(Records from a data collection)
—————
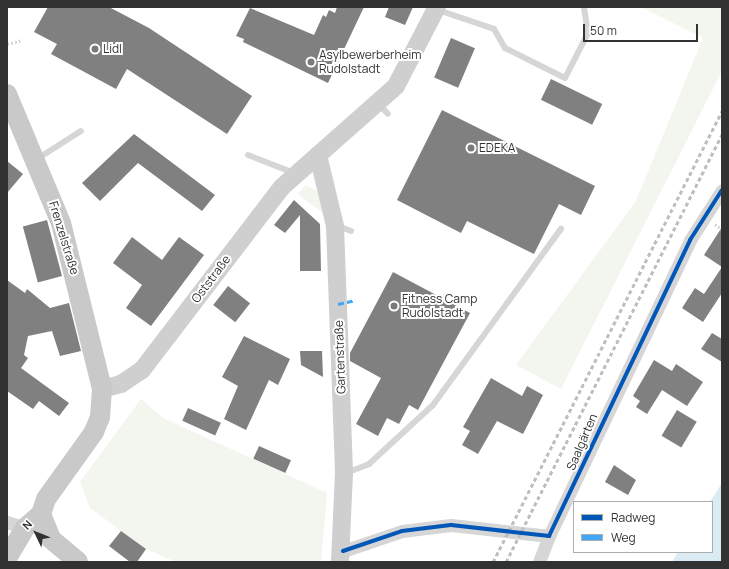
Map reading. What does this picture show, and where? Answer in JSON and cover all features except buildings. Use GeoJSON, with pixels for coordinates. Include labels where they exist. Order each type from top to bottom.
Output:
{"type":"FeatureCollection","features":[{"type":"Feature","properties":{"kind":"main road","name":"Oststraße"},"geometry":{"type":"LineString","coordinates":[[102,389],[120,384],[142,370],[296,173],[318,155],[384,109],[410,66],[437,8]]}},
{"type":"Feature","properties":{"kind":"main road","name":"Frenzelstraße"},"geometry":{"type":"LineString","coordinates":[[7,94],[37,159],[71,254],[102,389]]}},
{"type":"Feature","properties":{"kind":"main road","name":"Gartenstraße"},"geometry":{"type":"LineString","coordinates":[[318,155],[343,228],[344,473],[341,557]]}},
{"type":"Feature","properties":{"kind":"main road"},"geometry":{"type":"LineString","coordinates":[[78,562],[51,539],[41,514],[46,499],[94,432],[100,417],[102,389]]}},
{"type":"Feature","properties":{"kind":"main road"},"geometry":{"type":"LineString","coordinates":[[7,558],[16,525],[41,514]]}},
{"type":"Feature","properties":{"kind":"street","name":"Saalgärten"},"geometry":{"type":"LineString","coordinates":[[539,562],[549,536],[690,240],[722,190]]}},
{"type":"Feature","properties":{"kind":"street"},"geometry":{"type":"LineString","coordinates":[[341,557],[402,531],[451,525],[549,536]]}},
{"type":"Feature","properties":{"kind":"lane"},"geometry":{"type":"LineString","coordinates":[[437,8],[494,29],[505,48],[565,78],[588,33],[584,7]]}},
{"type":"Feature","properties":{"kind":"lane"},"geometry":{"type":"LineString","coordinates":[[37,159],[81,131]]}},
{"type":"Feature","properties":{"kind":"lane"},"geometry":{"type":"LineString","coordinates":[[248,155],[270,167],[296,173]]}},
{"type":"Feature","properties":{"kind":"lane"},"geometry":{"type":"LineString","coordinates":[[344,473],[370,464],[433,406],[561,229]]}},
{"type":"Feature","properties":{"kind":"path"},"geometry":{"type":"LineString","coordinates":[[7,44],[22,40]]}},
{"type":"Feature","properties":{"kind":"shaded area"},"geometry":{"type":"Polygon","coordinates":[[[641,7],[722,7],[722,71],[561,389],[516,365],[636,201],[703,38],[641,7]]]}},
{"type":"Feature","properties":{"kind":"shaded area"},"geometry":{"type":"Polygon","coordinates":[[[306,185],[320,192],[325,215],[298,194],[306,185]]]}},
{"type":"Feature","properties":{"kind":"shaded area"},"geometry":{"type":"Polygon","coordinates":[[[141,399],[163,418],[327,493],[321,562],[176,562],[146,549],[90,508],[80,482],[141,399]]]}},
{"type":"Feature","properties":{"kind":"shaded area"},"geometry":{"type":"Polygon","coordinates":[[[722,483],[722,562],[672,562],[677,553],[713,553],[713,501],[711,501],[722,483]]]}},
{"type":"Feature","properties":{"kind":"railway"},"geometry":{"type":"LineString","coordinates":[[493,562],[722,111]]}},
{"type":"Feature","properties":{"kind":"railway"},"geometry":{"type":"LineString","coordinates":[[506,562],[722,134]]}},
{"type":"Feature","properties":{"kind":"marked path"},"geometry":{"type":"LineString","coordinates":[[338,304],[356,300]]}},
{"type":"Feature","properties":{"kind":"cycle path"},"geometry":{"type":"LineString","coordinates":[[343,551],[402,531],[451,525],[549,536],[690,240],[722,190]]}},
{"type":"Feature","properties":{"kind":"place","name":"Lidl"},"geometry":{"type":"Point","coordinates":[95,49]}},
{"type":"Feature","properties":{"kind":"place","name":"Asylbewerberheim Rudolstadt"},"geometry":{"type":"Point","coordinates":[311,62]}},
{"type":"Feature","properties":{"kind":"place","name":"EDEKA"},"geometry":{"type":"Point","coordinates":[471,148]}},
{"type":"Feature","properties":{"kind":"place","name":"Fitness Camp Rudolstadt"},"geometry":{"type":"Point","coordinates":[394,306]}}]}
—————
• [THE PROBLEM] The entries above are to be printed again word for word, with every picture removed.

• [WRITTEN ANSWER]
Map reading. What does this picture show, and where? Answer in JSON and cover all features except buildings. Use GeoJSON, with pixels for coordinates. Include labels where they exist. Order each type from top to bottom.
Output:
{"type":"FeatureCollection","features":[{"type":"Feature","properties":{"kind":"main road","name":"Oststraße"},"geometry":{"type":"LineString","coordinates":[[102,389],[120,384],[142,370],[296,173],[318,155],[384,109],[410,66],[437,8]]}},
{"type":"Feature","properties":{"kind":"main road","name":"Frenzelstraße"},"geometry":{"type":"LineString","coordinates":[[7,94],[37,159],[71,254],[102,389]]}},
{"type":"Feature","properties":{"kind":"main road","name":"Gartenstraße"},"geometry":{"type":"LineString","coordinates":[[318,155],[343,228],[344,473],[341,557]]}},
{"type":"Feature","properties":{"kind":"main road"},"geometry":{"type":"LineString","coordinates":[[78,562],[51,539],[41,514],[46,499],[94,432],[100,417],[102,389]]}},
{"type":"Feature","properties":{"kind":"main road"},"geometry":{"type":"LineString","coordinates":[[7,558],[16,525],[41,514]]}},
{"type":"Feature","properties":{"kind":"street","name":"Saalgärten"},"geometry":{"type":"LineString","coordinates":[[539,562],[549,536],[690,240],[722,190]]}},
{"type":"Feature","properties":{"kind":"street"},"geometry":{"type":"LineString","coordinates":[[341,557],[402,531],[451,525],[549,536]]}},
{"type":"Feature","properties":{"kind":"lane"},"geometry":{"type":"LineString","coordinates":[[437,8],[494,29],[505,48],[565,78],[588,33],[584,7]]}},
{"type":"Feature","properties":{"kind":"lane"},"geometry":{"type":"LineString","coordinates":[[37,159],[81,131]]}},
{"type":"Feature","properties":{"kind":"lane"},"geometry":{"type":"LineString","coordinates":[[248,155],[270,167],[296,173]]}},
{"type":"Feature","properties":{"kind":"lane"},"geometry":{"type":"LineString","coordinates":[[344,473],[370,464],[433,406],[561,229]]}},
{"type":"Feature","properties":{"kind":"path"},"geometry":{"type":"LineString","coordinates":[[7,44],[22,40]]}},
{"type":"Feature","properties":{"kind":"shaded area"},"geometry":{"type":"Polygon","coordinates":[[[641,7],[722,7],[722,71],[561,389],[516,365],[636,201],[703,38],[641,7]]]}},
{"type":"Feature","properties":{"kind":"shaded area"},"geometry":{"type":"Polygon","coordinates":[[[306,185],[320,192],[325,215],[298,194],[306,185]]]}},
{"type":"Feature","properties":{"kind":"shaded area"},"geometry":{"type":"Polygon","coordinates":[[[141,399],[163,418],[327,493],[321,562],[176,562],[146,549],[90,508],[80,482],[141,399]]]}},
{"type":"Feature","properties":{"kind":"shaded area"},"geometry":{"type":"Polygon","coordinates":[[[722,483],[722,562],[672,562],[677,553],[713,553],[713,501],[711,501],[722,483]]]}},
{"type":"Feature","properties":{"kind":"railway"},"geometry":{"type":"LineString","coordinates":[[493,562],[722,111]]}},
{"type":"Feature","properties":{"kind":"railway"},"geometry":{"type":"LineString","coordinates":[[506,562],[722,134]]}},
{"type":"Feature","properties":{"kind":"marked path"},"geometry":{"type":"LineString","coordinates":[[338,304],[356,300]]}},
{"type":"Feature","properties":{"kind":"cycle path"},"geometry":{"type":"LineString","coordinates":[[343,551],[402,531],[451,525],[549,536],[690,240],[722,190]]}},
{"type":"Feature","properties":{"kind":"place","name":"Lidl"},"geometry":{"type":"Point","coordinates":[95,49]}},
{"type":"Feature","properties":{"kind":"place","name":"Asylbewerberheim Rudolstadt"},"geometry":{"type":"Point","coordinates":[311,62]}},
{"type":"Feature","properties":{"kind":"place","name":"EDEKA"},"geometry":{"type":"Point","coordinates":[471,148]}},
{"type":"Feature","properties":{"kind":"place","name":"Fitness Camp Rudolstadt"},"geometry":{"type":"Point","coordinates":[394,306]}}]}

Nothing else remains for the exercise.